Exercise: From the data below, return each line in which the string "генератор" is found.

─── Working data ───

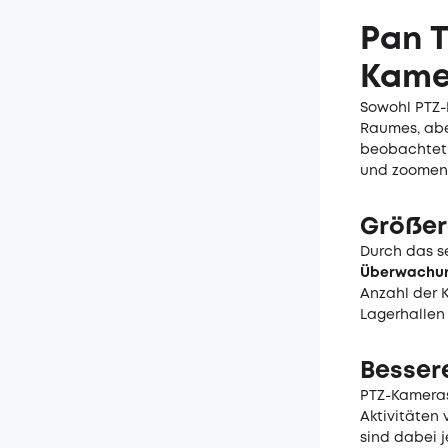
Pan T
Kame
Sowohl PTZ-
Raumes, aber
beobachtet 
und zoomen 
Größer
Durch das s
Überwachu
Anzahl der K
Lagerhallen
Besser
PTZ-Kameras
Aktivitäten 
sind dabei j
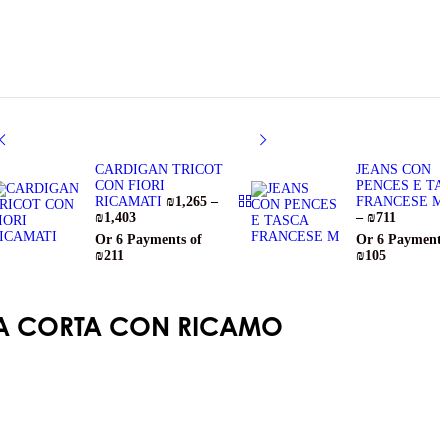
CARDIGAN TRICOT
JEANS CON
CON FIORI
PENCES E TA
RICAMATI
₪
1,265
–
FRANCESE 
₪
1,403
–
₪
711
Or 6 Payments of
Or 6 Payments
₪211
₪105
A CORTA CON RICAMO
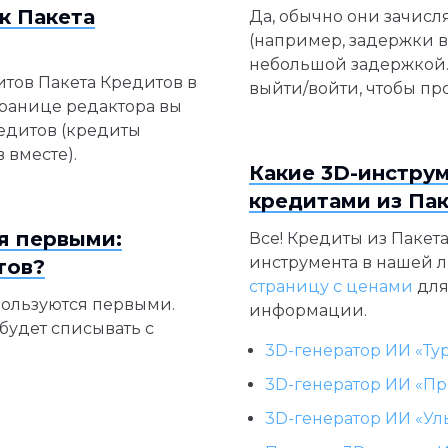
к Пакета
Да, обычно они зачисл
(например, задержки в
небольшой задержкой.
итов Пакета Кредитов в
выйти/войти, чтобы пр
транице редактора вы
едитов (кредиты
 вместе).
Какие 3D-инструм
кредитами из Па
я первыми:
Все! Кредиты из Пакет
инструмента в нашей л
тов?
страницу с ценами
для
ользуются первыми.
информации.
будет списывать с
3D-генератор ИИ «Ту
3D-генератор ИИ «Пр
3D-генератор ИИ «Ул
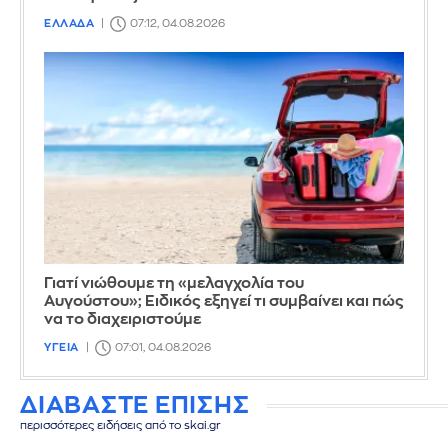
ΕΛΛΑΔΑ
07:12, 04.08.2026
Γιατί νιώθουμε τη «μελαγχολία του
Αυγούστου»; Ειδικός εξηγεί τι συμβαίνει και πώς
να το διαχειριστούμε
ΥΓΕΙΑ
07:01, 04.08.2026
ΔΙΑΒΑΣΤΕ ΕΠΙΣΗΣ
περισσότερες ειδήσεις από το skai.gr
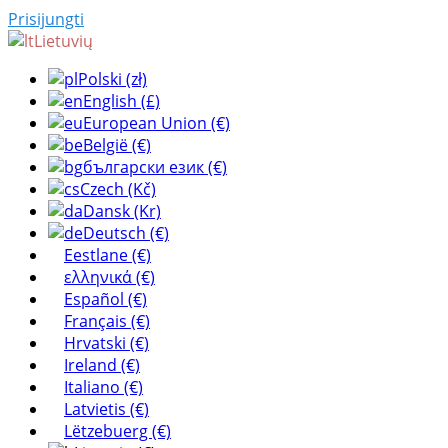
Prisijungti
Lietuvių
Polski (zł)
English (£)
European Union (€)
België (€)
български език (€)
Czech (Kč)
Dansk (Kr)
Deutsch (€)
Eestlane (€)
ελληνικά (€)
Español (€)
Français (€)
Hrvatski (€)
Ireland (€)
Italiano (€)
Latvietis (€)
Lëtzebuerg (€)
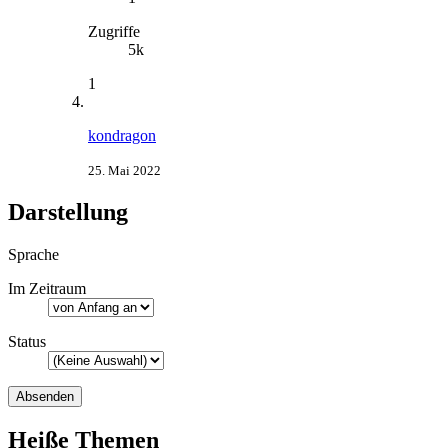
Zugriffe
5k
1
kondragon
25. Mai 2022
Darstellung
Sprache
Im Zeitraum
Status
Heiße Themen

───

Task solution:
3D-генератор ИИ «Ту
3D-генератор ИИ «Пр
3D-генератор ИИ «Ул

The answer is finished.